I am asking this because I would like to have loop vectorization disabled for targets that don't support SIMD instructions (for example, standard mips32).
Loop vectorization bloats the code size and prolongs compilation time without any improvement to performance for such targets.

Yes. Also, notice that the loop vectorizer tries to be more conservative when the 'optforsize' attribute is used.

Thanks,
Nadav

Isn't the vectorizer disabled by default? Or are you requesting that if the
user chooses -vectorize the compiler prints a warning (unused param since
no SIMD)?

cheers,
--renato

The loop vectorizer is now enabled by default.
!

Hi Nadav,

Hi Akira!

Does the current loop vectorizer inquire about the SIMD capabilities of the target architecture when it decides whether it is profitable to vectorize a loop?

Yes, it uses a cost model to determine the profitability of vectorization. At the moment only x86 provides the necessary hooks that are needed for calculating the costs. We may need to change the cost defaults to prevent vectorization on targets that don’t implement the cost interface. If this is a problem for you then I can do it soon.

I guess I can just implement all the vectorTargetTransformInfo::get*OpCost functions since I will later need a cost model for mips-dsp anyway.

Would the code in LoopVectorizationCostModel::expectedCost work correctly if those functions returned a large integer (max unsigned int)? I am concerned about overflow.

Hi Nadav,

Hi Akira!

Does the current loop vectorizer inquire about the SIMD capabilities of the target architecture when it decides whether it is profitable to vectorize a loop?

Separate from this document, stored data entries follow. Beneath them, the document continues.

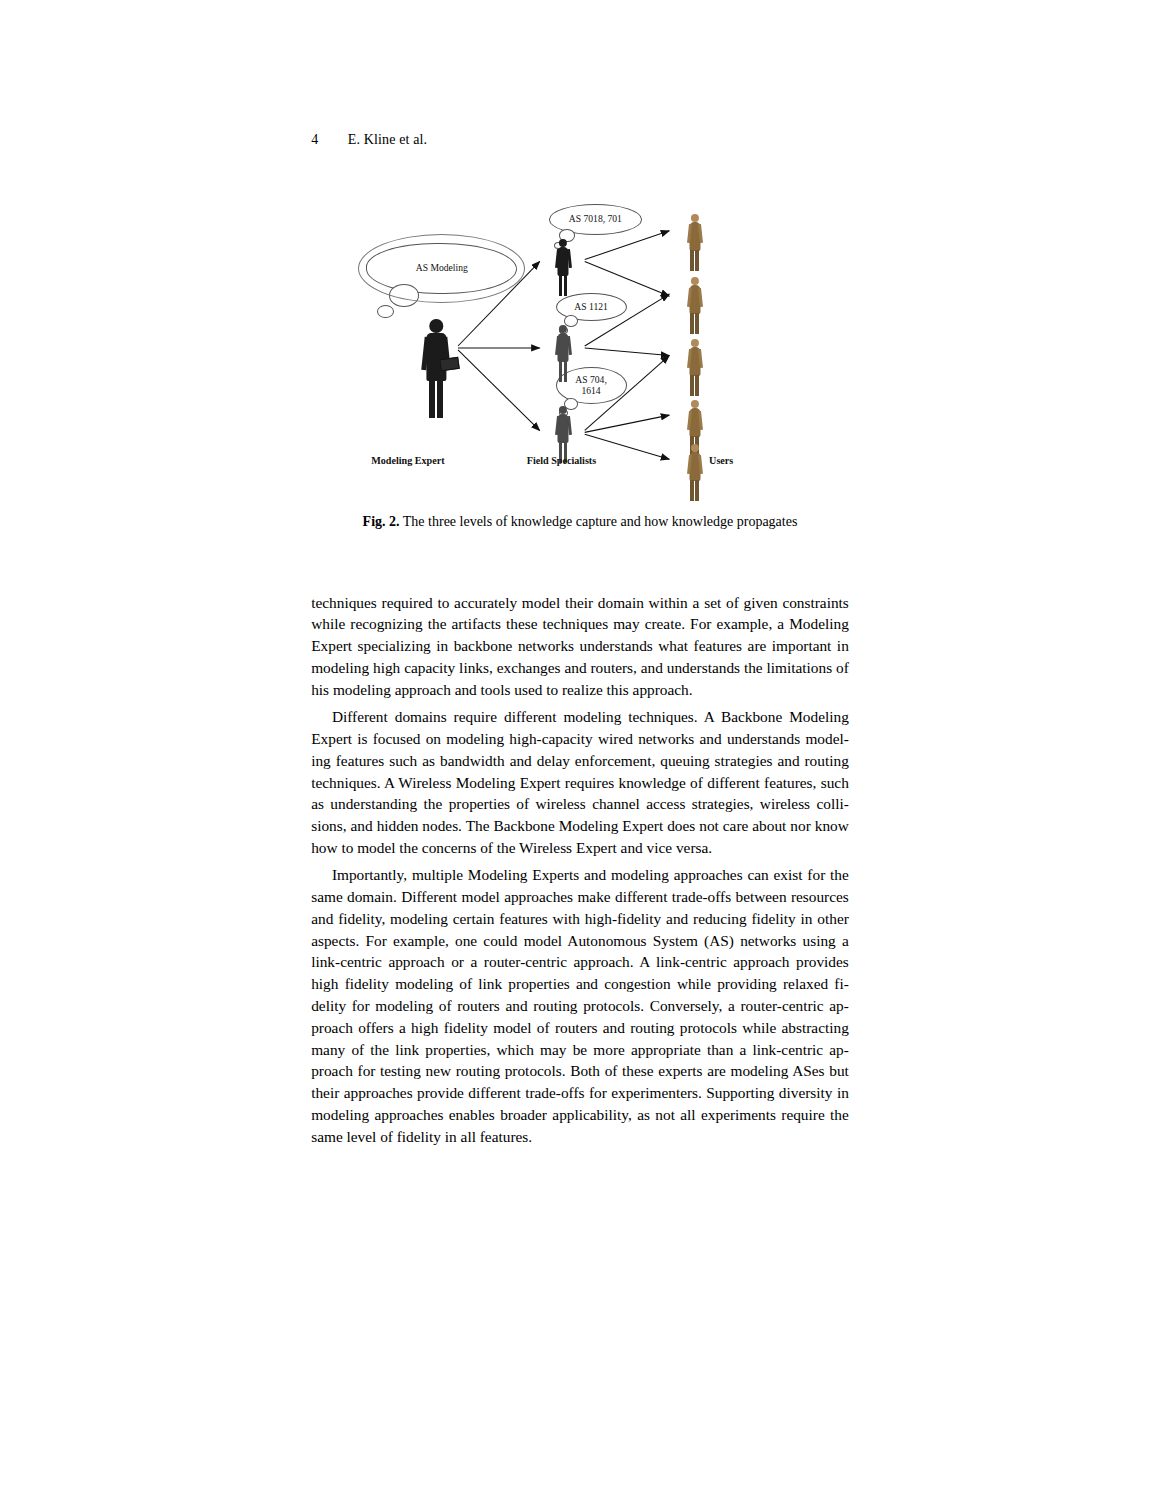4 E. Kline et al.
AS Modeling
AS 7018, 701
AS 1121
AS 704,
1614
Modeling Expert
Field Specialists
Users
Fig. 2. The three levels of knowledge capture and how knowledge propagates
techniques required to accurately model their domain within a set of given constraints while recognizing the artifacts these techniques may create. For example, a Modeling Expert specializing in backbone networks understands what features are important in modeling high capacity links, exchanges and routers, and understands the limitations of his modeling approach and tools used to realize this approach.
Different domains require different modeling techniques. A Backbone Modeling Expert is focused on modeling high-capacity wired networks and understands modeling features such as bandwidth and delay enforcement, queuing strategies and routing techniques. A Wireless Modeling Expert requires knowledge of different features, such as understanding the properties of wireless channel access strategies, wireless collisions, and hidden nodes. The Backbone Modeling Expert does not care about nor know how to model the concerns of the Wireless Expert and vice versa.
Importantly, multiple Modeling Experts and modeling approaches can exist for the same domain. Different model approaches make different trade-offs between resources and fidelity, modeling certain features with high-fidelity and reducing fidelity in other aspects. For example, one could model Autonomous System (AS) networks using a link-centric approach or a router-centric approach. A link-centric approach provides high fidelity modeling of link properties and congestion while providing relaxed fidelity for modeling of routers and routing protocols. Conversely, a router-centric approach offers a high fidelity model of routers and routing protocols while abstracting many of the link properties, which may be more appropriate than a link-centric approach for testing new routing protocols. Both of these experts are modeling ASes but their approaches provide different trade-offs for experimenters. Supporting diversity in modeling approaches enables broader applicability, as not all experiments require the same level of fidelity in all features.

Yes, it uses a cost model to determine the profitability of vectorization. At the moment only x86 provides the necessary hooks that are needed for calculating the costs. We may need to change the cost defaults to prevent vectorization on targets that don’t implement the cost interface. If this is a problem for you then I can do it soon.

I guess I can just implement all the vectorTargetTransformInfo::get*OpCost functions since I will later need a cost model for mips-dsp anyway.

Would the code in LoopVectorizationCostModel::expectedCost work correctly if those functions returned a large integer (max unsigned int)?

Yes, it should just work. But I am also going to change the default to something more costly.

I am concerned about overflow.

I never thought about it. I guess that it would be a good idea to change the LoopVectorizer cost accumulator to uint64.

Thanks,
Nadav

I thought that was just a temporary arrangement to get the feel for it, not
to actually have it on all the time (next release). Is it just for -O3 or
lower too?

This can cause problems, for instance on ARMv7, the default is that NEON is
present, but Tegra2 doesn't have NEON, only VFP. It means an optimizing
compilation that used to work on it will fail, unless you specify no NEON
or no vectorization explicitly, no?

I'd prefer if -vectorization had to be passed explicitly to get it done on
production releases of LLVM or something else (-O4 or -OV, for example).

cheers,
--renato

The plan it to enable it by default for the 3.3 release. Until that point we can enable and disable it depending on the situation. It is a good idea to enable it as soon as possible in order to catch performance regressions as soon as possible. The vectorizer is currently enabled by default on O2 and O3, and it runs with reduced functionality on Os.

At the moment ARM does not have a good cost model. It relies on the default implementation which uses the TargetLoweing information to collect information about the target. In theory things should just work, because TLI should know about the vector situation.

I plan to start working on the ARM cost model early next week, and I hope that the ARM folks will help me with this.

Clang has the ‘-fvectorize’ and ‘-fno-vectorize’.

This is great news! I hope to be able to help you with this. Let me know
when you start and we can divide the work.

cheers,
--renato